- [Directive]
What you return should be only the lines starting at the one that contains "vfov_deg: 22.5" and running to the end of the listing, exactly as written, minus any pictures.
■ ■ ■ ■
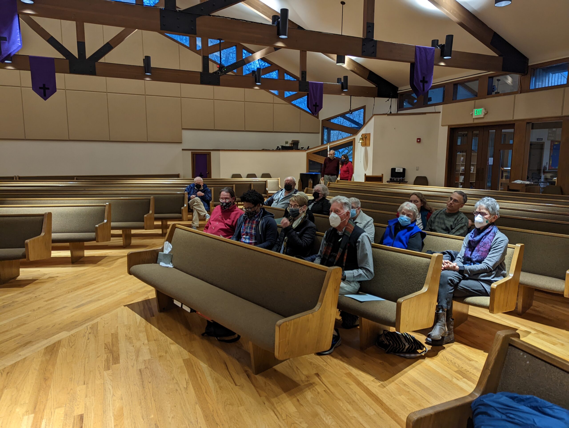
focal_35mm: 24
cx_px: 284
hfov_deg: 71.5
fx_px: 395
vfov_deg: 56.9
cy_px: 214
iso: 184
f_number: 1.85
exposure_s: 1/42.7
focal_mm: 6.81
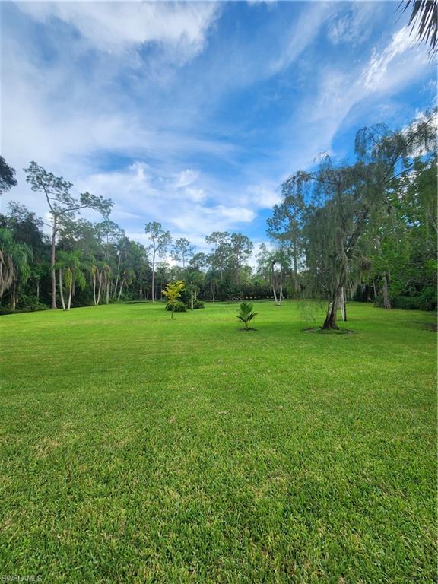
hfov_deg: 89.9
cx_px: 219
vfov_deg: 106.2
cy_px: 292
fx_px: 219
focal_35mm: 13
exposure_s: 1/1437
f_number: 2.2
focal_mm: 2.2
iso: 50
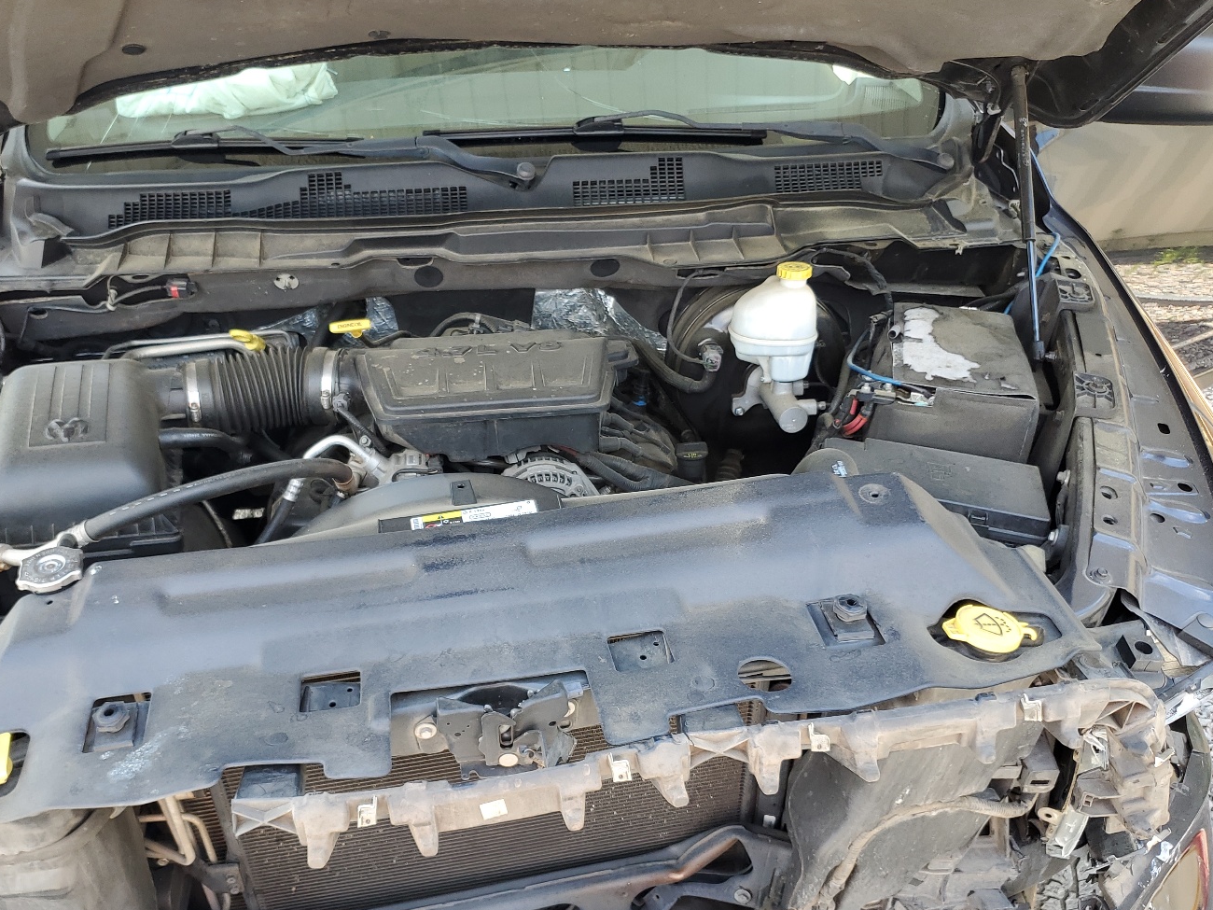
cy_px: 536
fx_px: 1121
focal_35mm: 32
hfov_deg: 56.6
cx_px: 513
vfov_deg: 44.0
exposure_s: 1/169
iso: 50
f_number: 1.5
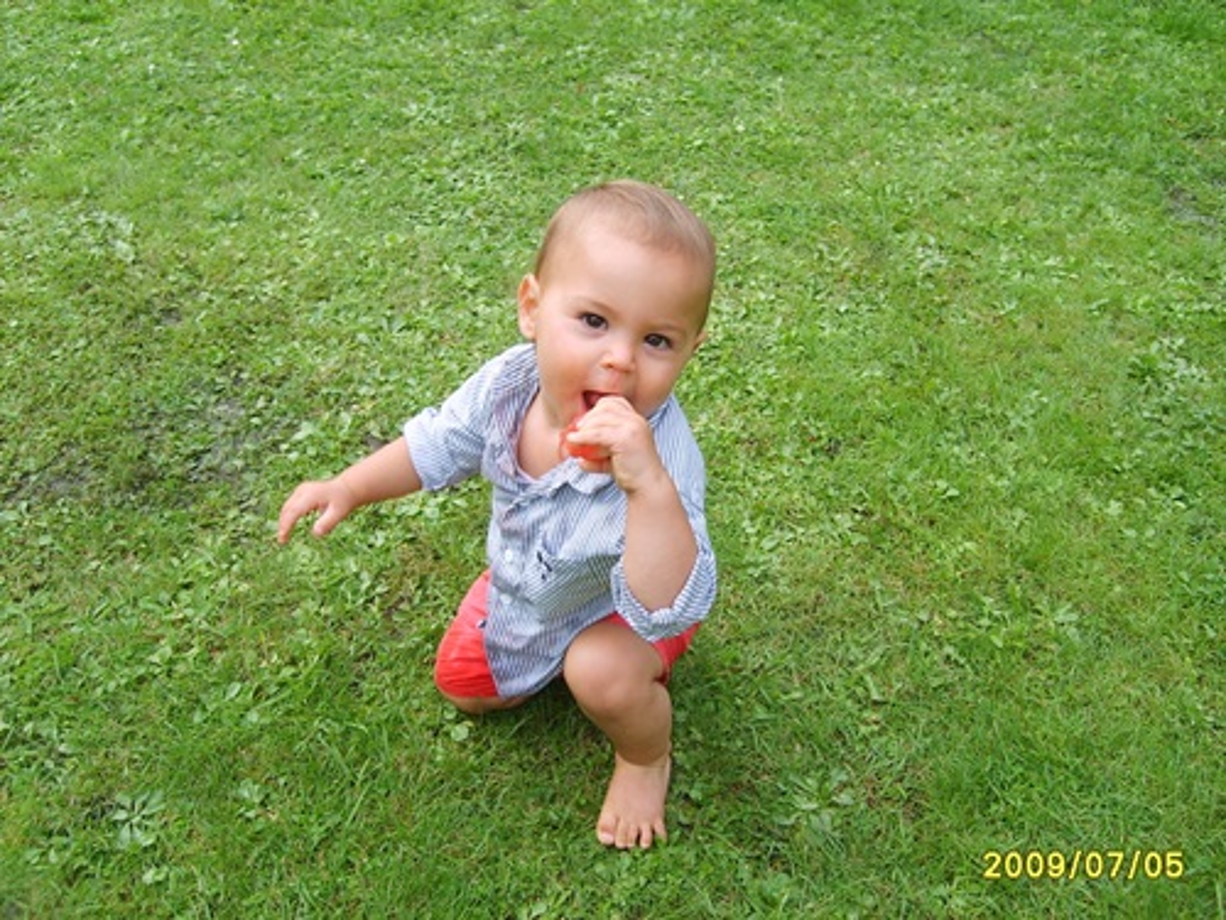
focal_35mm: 35
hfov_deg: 52.6
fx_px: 1240
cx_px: 613
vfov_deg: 40.7
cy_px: 460
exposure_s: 1/90
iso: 50
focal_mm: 5.8
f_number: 2.8
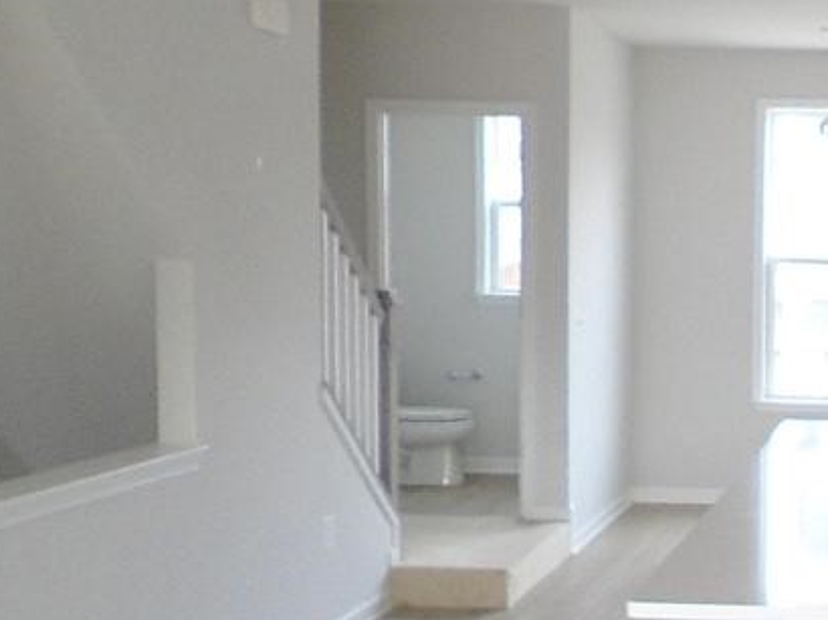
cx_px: 925
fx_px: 1554
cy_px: 384
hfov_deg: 27.2
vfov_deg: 22.5
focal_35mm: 65
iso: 400
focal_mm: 4.6
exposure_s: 1/50
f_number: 3.2
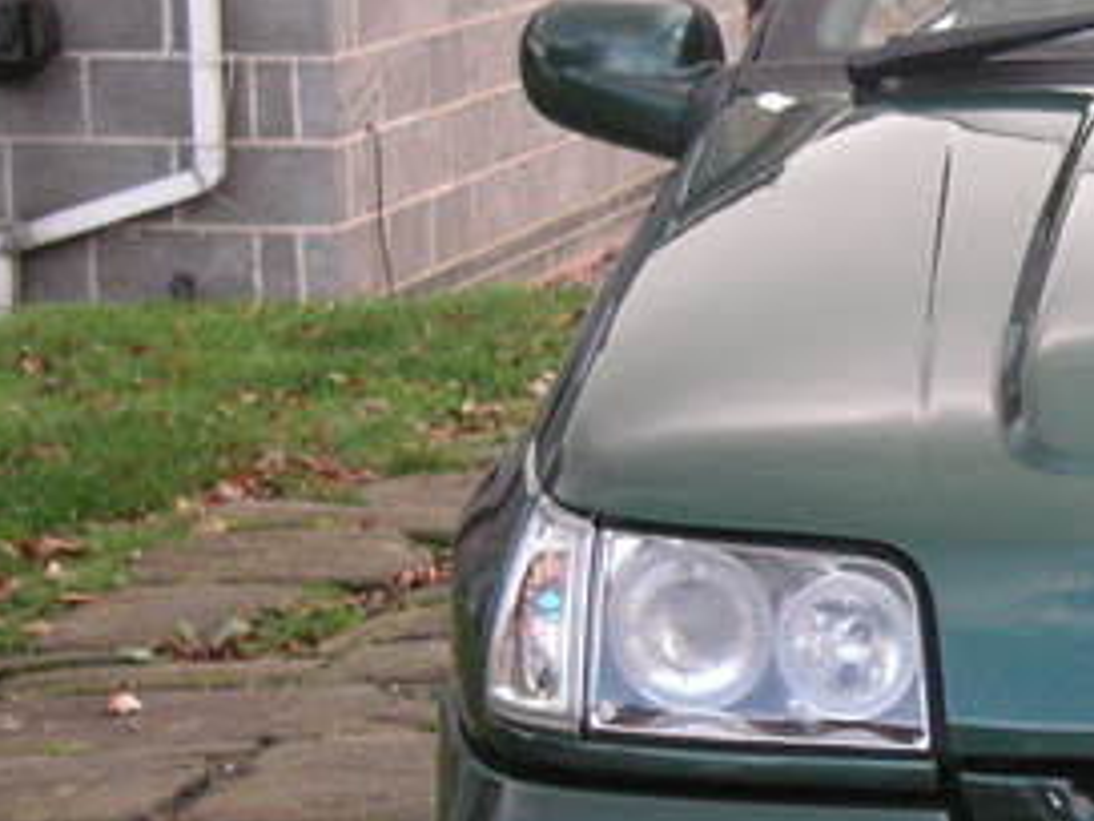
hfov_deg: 12.3
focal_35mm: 153
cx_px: 1589
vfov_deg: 9.7
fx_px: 4835
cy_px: 620
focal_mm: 8.6
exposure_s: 1/180
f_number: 3.6
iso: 160
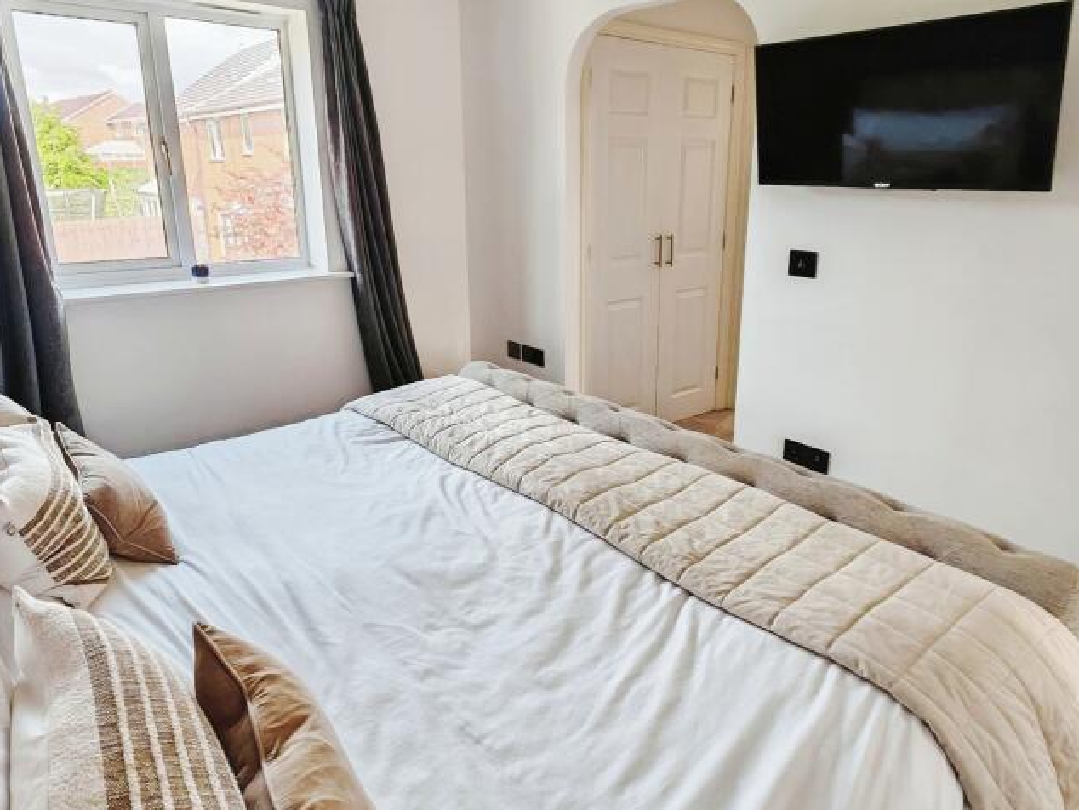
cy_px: 462
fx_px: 655
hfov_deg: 77.2
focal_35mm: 21
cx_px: 390
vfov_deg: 63.2
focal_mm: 1.82
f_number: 2
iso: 125
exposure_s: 1/53
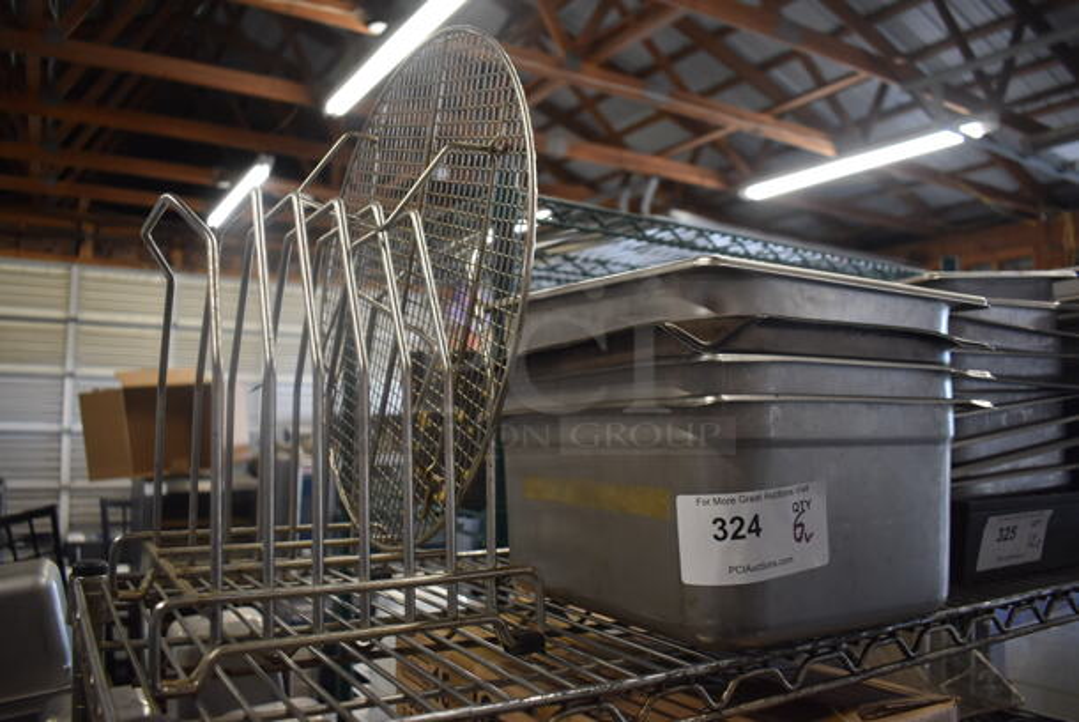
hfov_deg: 67.3
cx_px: 540
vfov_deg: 48.0
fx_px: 810
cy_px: 361
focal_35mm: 27
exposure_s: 1/125
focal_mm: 18
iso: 1000
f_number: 3.5
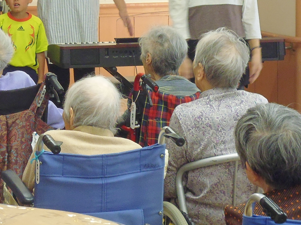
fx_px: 1330
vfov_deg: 9.6
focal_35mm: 153
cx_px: 44
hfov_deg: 12.8
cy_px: -16
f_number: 4.9
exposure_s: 1/15
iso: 400
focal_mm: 12.3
■ ■ ■ ■
- [Solution for this problem]
vfov_deg: 22.5
focal_35mm: 65
iso: 400
focal_mm: 4.6
exposure_s: 1/50
f_number: 3.2
hfov_deg: 12.3
focal_35mm: 153
cx_px: 1589
vfov_deg: 9.7
fx_px: 4835
cy_px: 620
focal_mm: 8.6
exposure_s: 1/180
f_number: 3.6
iso: 160
cy_px: 462
fx_px: 655
hfov_deg: 77.2
focal_35mm: 21
cx_px: 390
vfov_deg: 63.2
focal_mm: 1.82
f_number: 2
iso: 125
exposure_s: 1/53
hfov_deg: 67.3
cx_px: 540
vfov_deg: 48.0
fx_px: 810
cy_px: 361
focal_35mm: 27
exposure_s: 1/125
focal_mm: 18
iso: 1000
f_number: 3.5
fx_px: 1330
vfov_deg: 9.6
focal_35mm: 153
cx_px: 44
hfov_deg: 12.8
cy_px: -16
f_number: 4.9
exposure_s: 1/15
iso: 400
focal_mm: 12.3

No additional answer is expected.